Task item A =
Please condense the forum thread's paragraph that begins "I thought about sharing my newest project" into a shorter version that keeps its main facts.
Task item B =
Write out the forum thread between "I might be also" and "the fork steerer).", inclusive, replacing each "motor" with "drive unit".

Source document =
# Twin Six Rando gravel frame, set up with risers (?), and electrified (Bafang)



## jetski (May 22, 2018)

Hi, I am new on here, and actually originating from the singlespeed fixed gear world, and this gravel thing is quite new to me.

I thought about sharing my newest project with you, and asking for some input: I just bought a used black 59cm Twin Six Rando frameset for 240 British pounds on Ebay:








It's going to be something I have thought about for quite some time:
A gravel/CX-like bike with 9 or 10 (or 11?) speeds and a Bafang BBS01 250W motor, and unlike most gravel bikes, it will not be set up with road handlebars, but with risers. This is how the Twin Six Rando normally looks: https://vimeo.com/192194084

The bike will be used mostly on car+bike holidays, going to places like Italian alps, maybe also north european highlands and the likes, where I want to drive to trailheads and then do remote singletracks. The motor will be there to assist on long uphill sections, and because I am old and lazy ;-)
I might be also considering using the bike for bike-only holidays, then maybe with more racks added.
I already own the motor but never had the bike for it. I once mounted it on a classic road frame, but it doesn't make much sense, so I am really happy that the Rando is finally a good home for this motor with it's more beefy steel tubing and disc brakes.
Actually, I am someone who needs a short reach and a super high stack, due to a back surgery in the past, and still having some back issues. Therefore, my idea is to run this build not with road handlebars, but with a short stem (40-50mm) and risers. The short stem will reduce the reach, which is a bit too much with a 58cm toptube, and the risers will add some more stack (which I can't have enough of, even considering that the frame that I have bought has some extra length left on the fork steerer).
What I am wondering is: I am VERY used to riding ~40-42cm Nitto risers on singlespeed track frames in the city. I really don't get along with typical +700mm MTB/CX risers (I have even cut down the bars on my 24" BMX to 680mm), and I am wondering what a good solution would be in this build? Also considering that I need a bit more grip space as I have to fit at least one shifter pod. Maybe a Nitto B267? That would be 52cm, 10cm more than I am used to, and it has a 31.8mm clamping area, but maybe too short for a shifter pod. Or the NITTO B801AA might be a better choice, but it gets me into the ~700mm width again.
Is there a (really high >2-3") riser with 31.8mm clamp in the ~600mm range? Googled for some hours but without success. Maybe combined with a Thomson 40mm elite stem. Let me know if you have other ideas.

[Stored items]

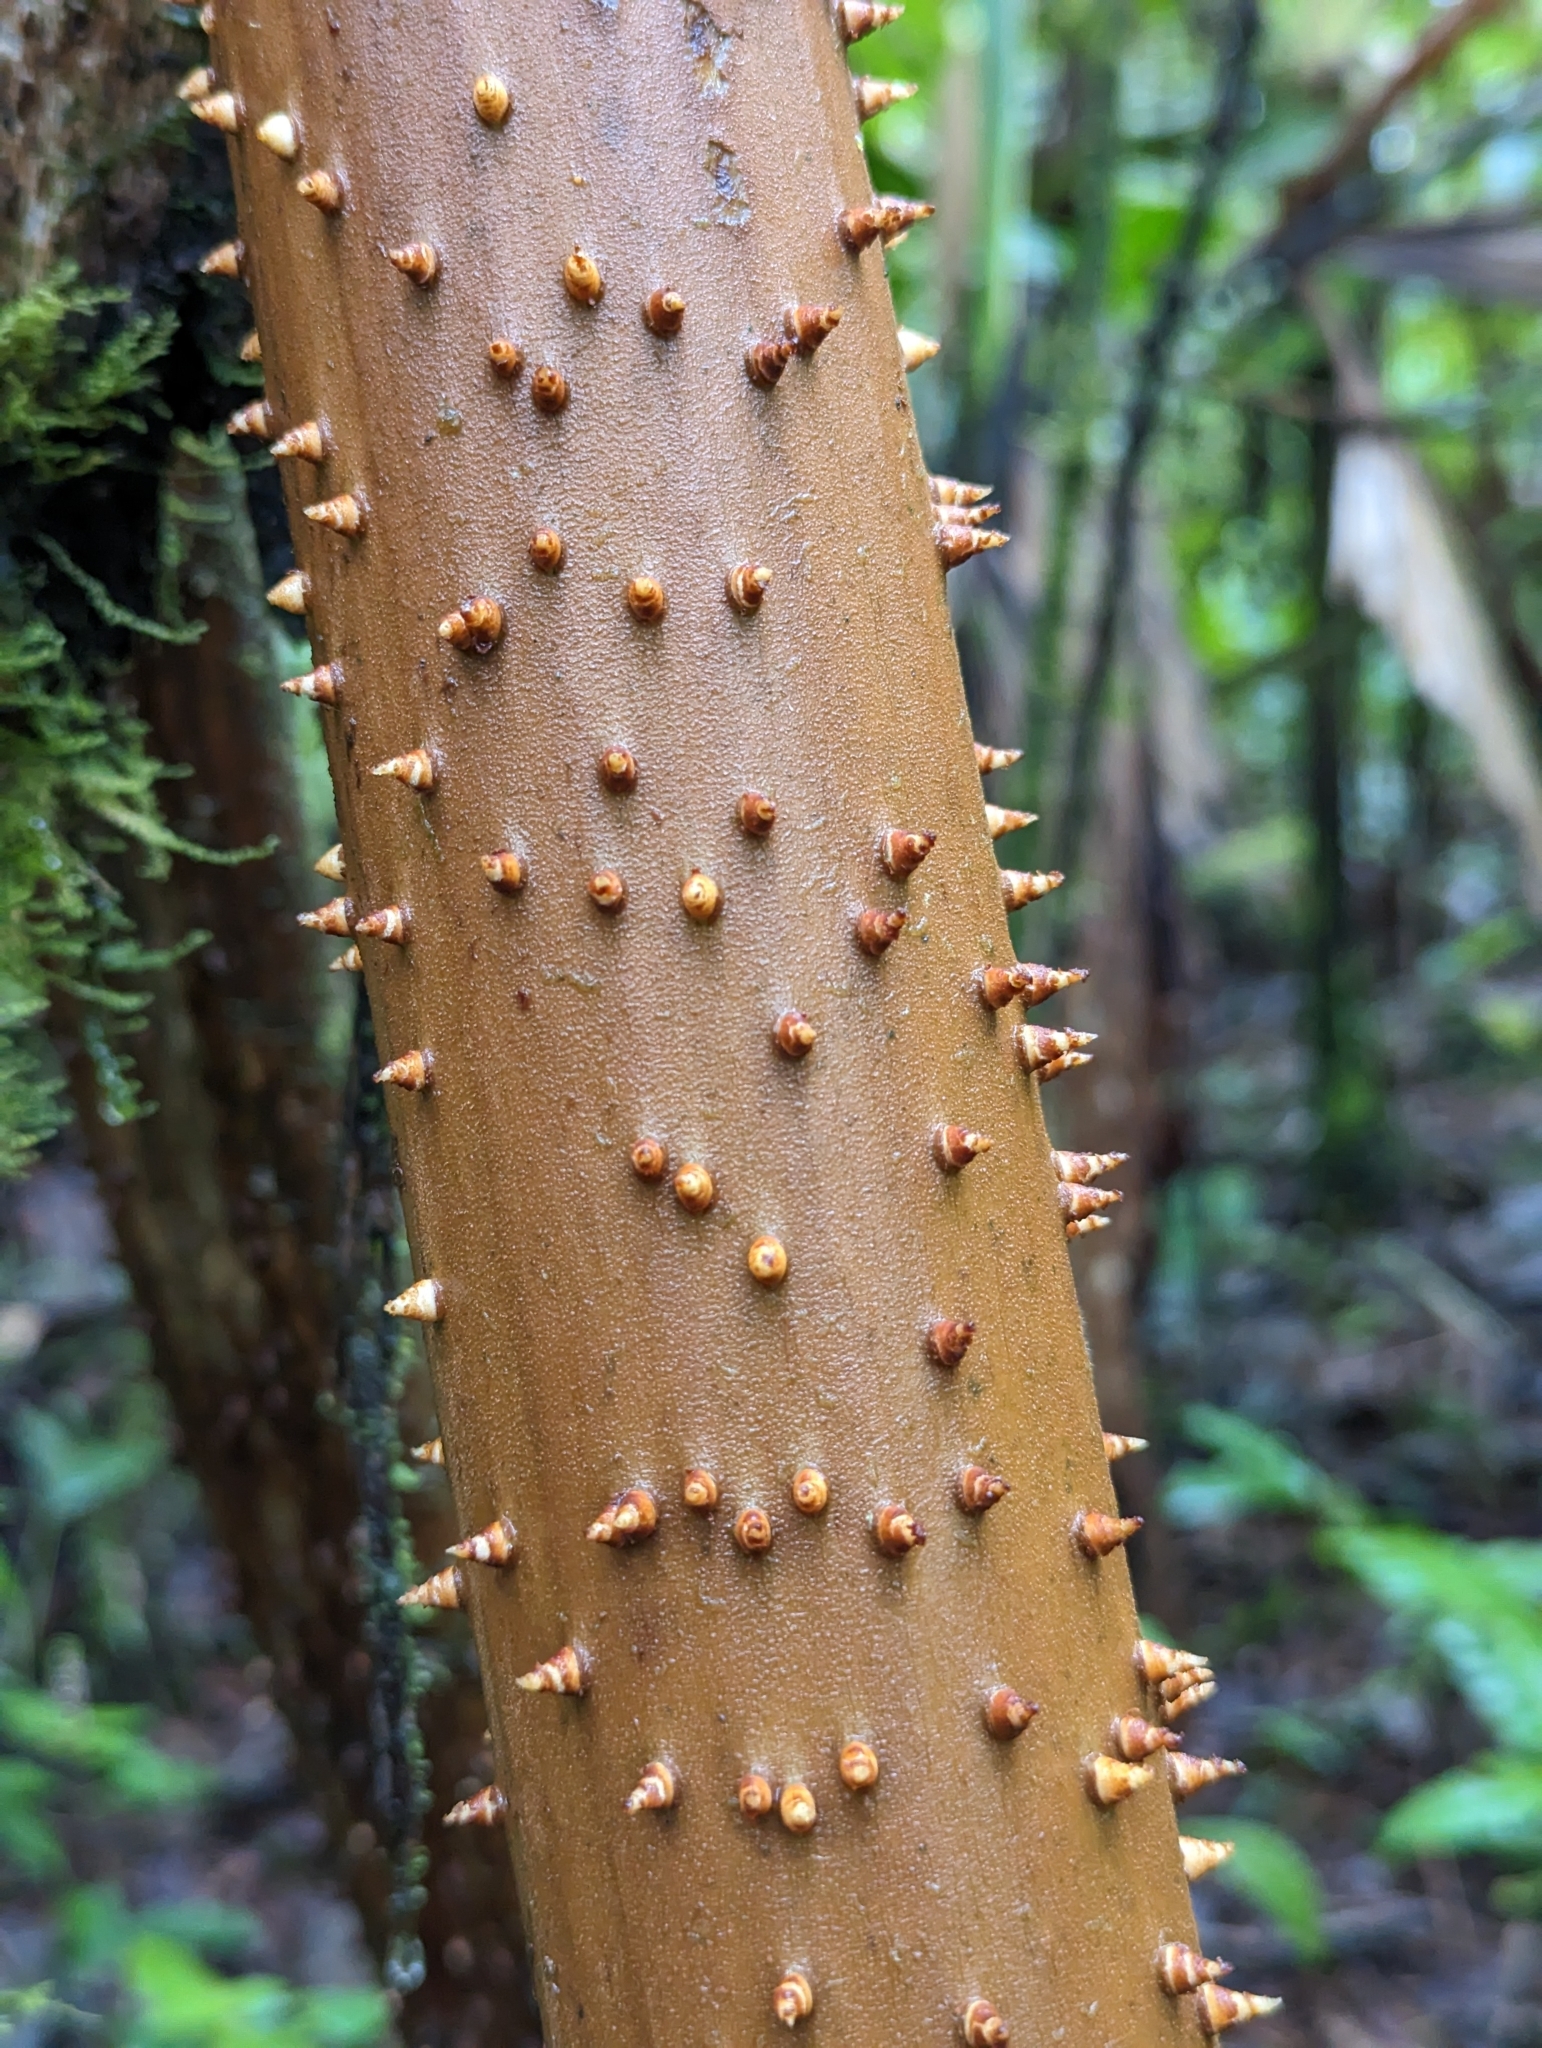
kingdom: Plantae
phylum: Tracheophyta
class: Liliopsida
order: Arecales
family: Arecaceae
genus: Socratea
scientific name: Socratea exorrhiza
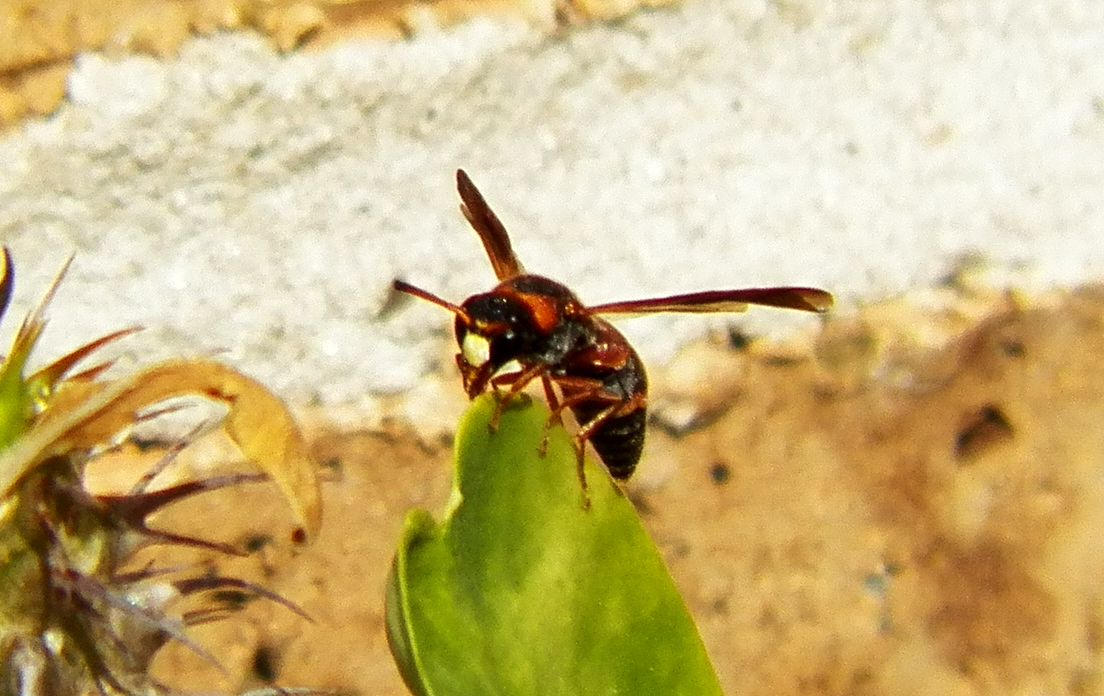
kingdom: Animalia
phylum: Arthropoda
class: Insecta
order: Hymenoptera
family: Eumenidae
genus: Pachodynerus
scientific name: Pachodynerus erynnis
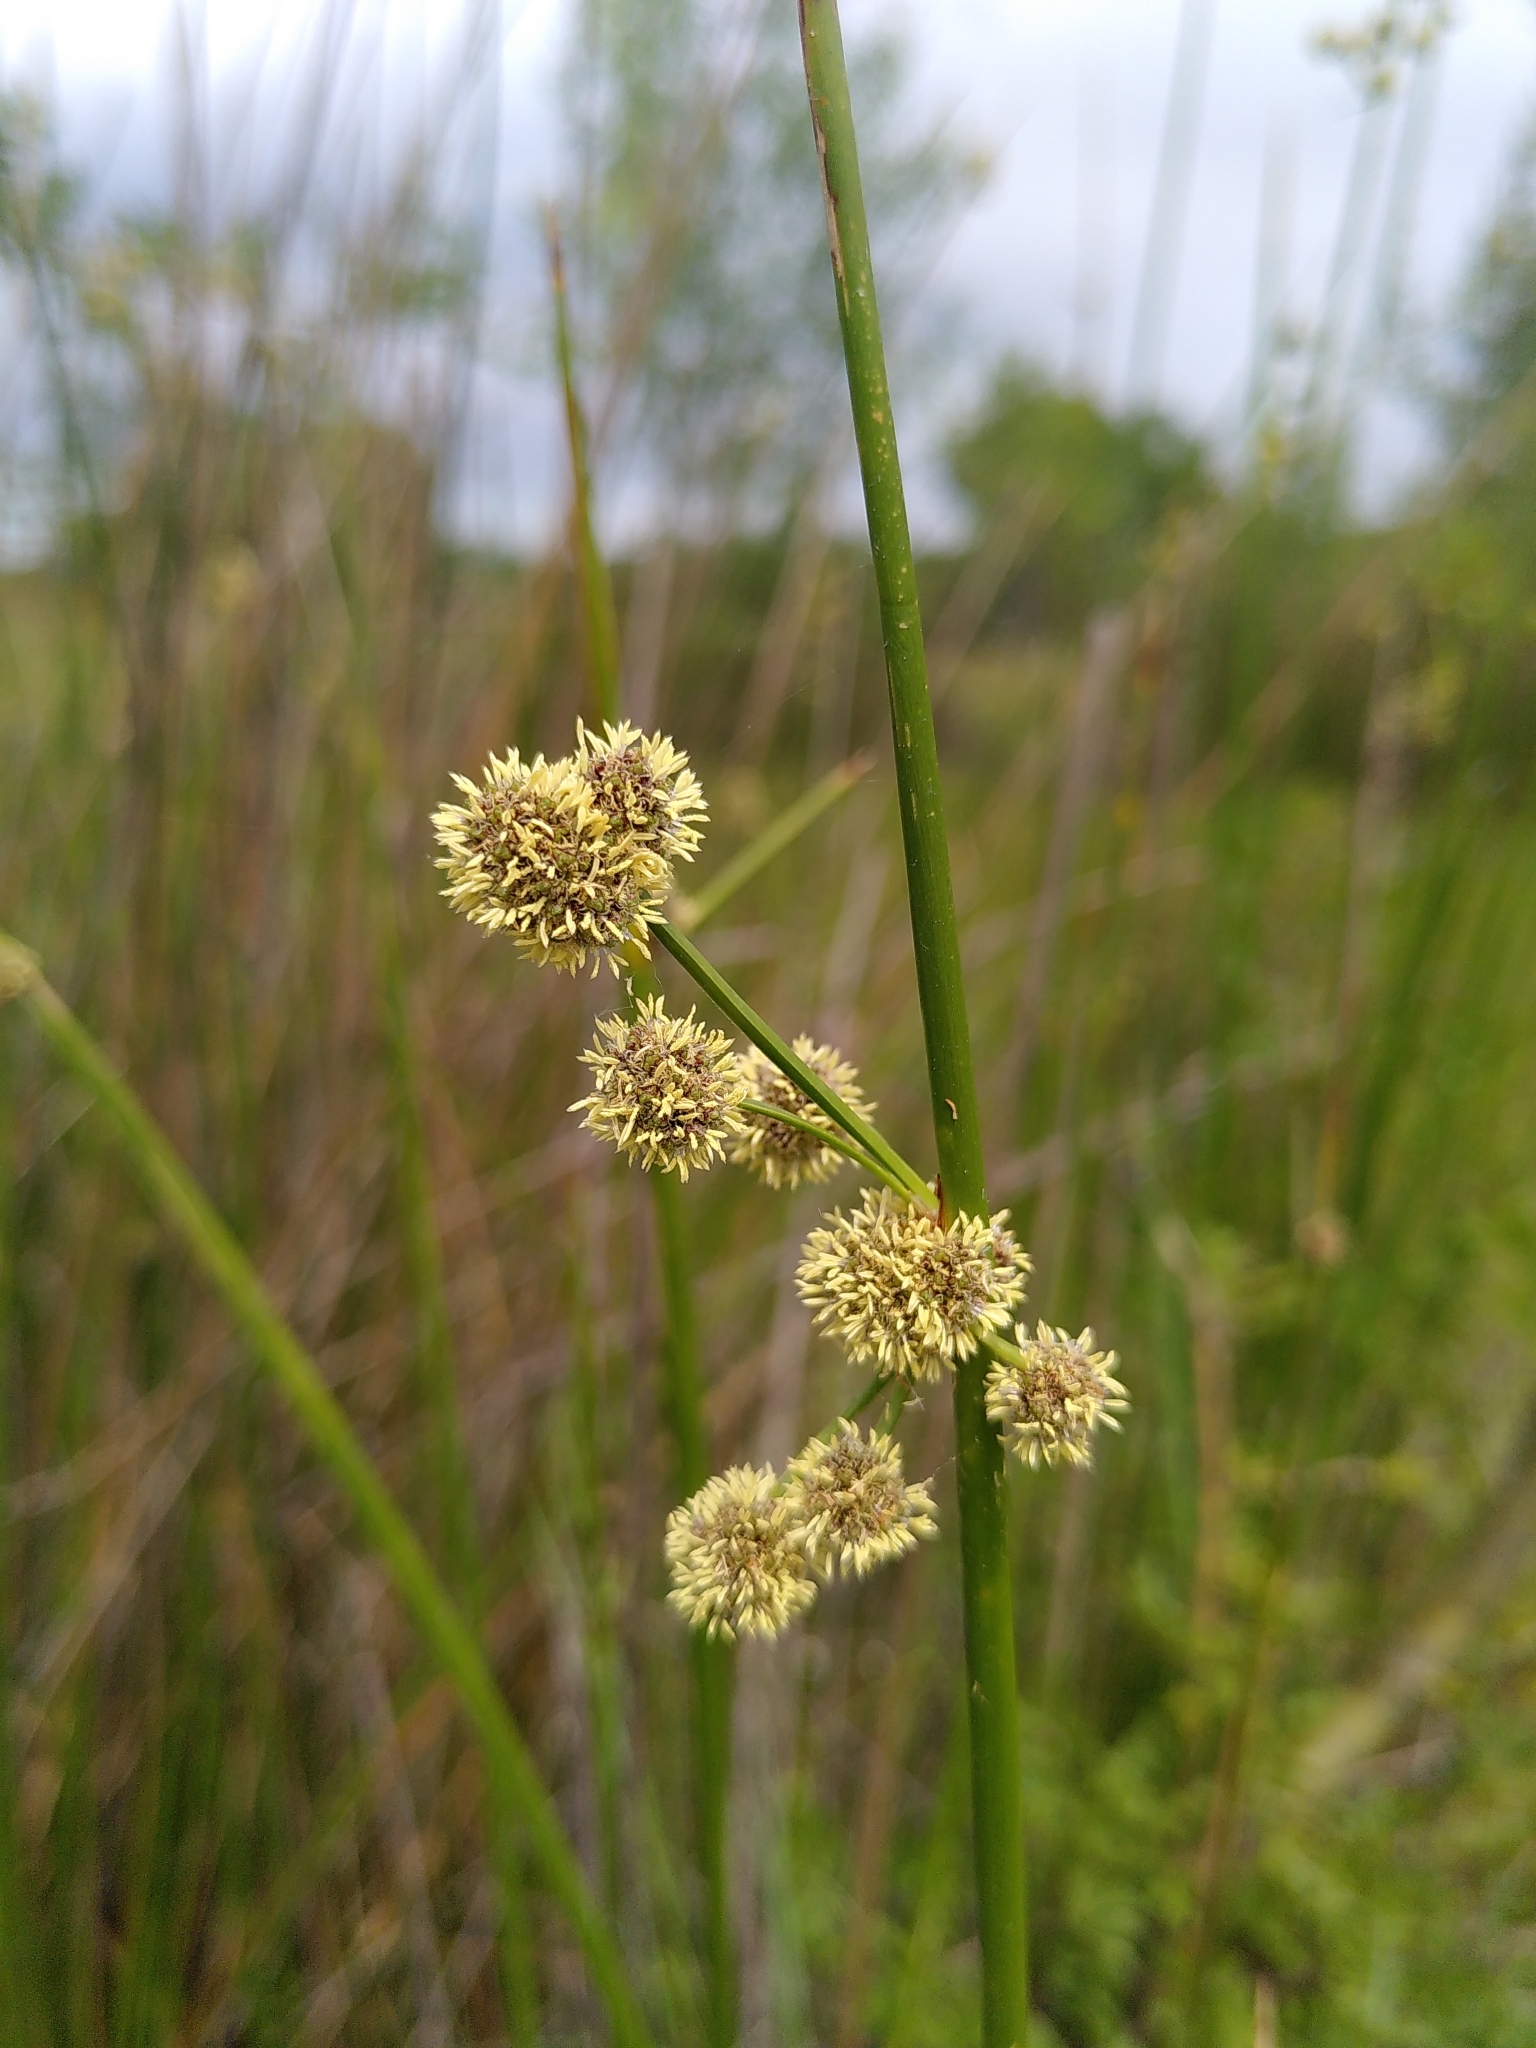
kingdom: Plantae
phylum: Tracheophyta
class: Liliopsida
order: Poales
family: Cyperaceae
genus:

Answer A =
The poster wants to share a new project and get input: a used black 59cm Twin Six Rando frameset, bought on Ebay for 240 British pounds.

Answer B =
I might be also considering using the bike for bike-only holidays, then maybe with more racks added.
I already own the drive unit but never had the bike for it. I once mounted it on a classic road frame, but it doesn't make much sense, so I am really happy that the Rando is finally a good home for this drive unit with it's more beefy steel tubing and disc brakes.
Actually, I am someone who needs a short reach and a super high stack, due to a back surgery in the past, and still having some back issues. Therefore, my idea is to run this build not with road handlebars, but with a short stem (40-50mm) and risers. The short stem will reduce the reach, which is a bit too much with a 58cm toptube, and the risers will add some more stack (which I can't have enough of, even considering that the frame that I have bought has some extra length left on the fork steerer).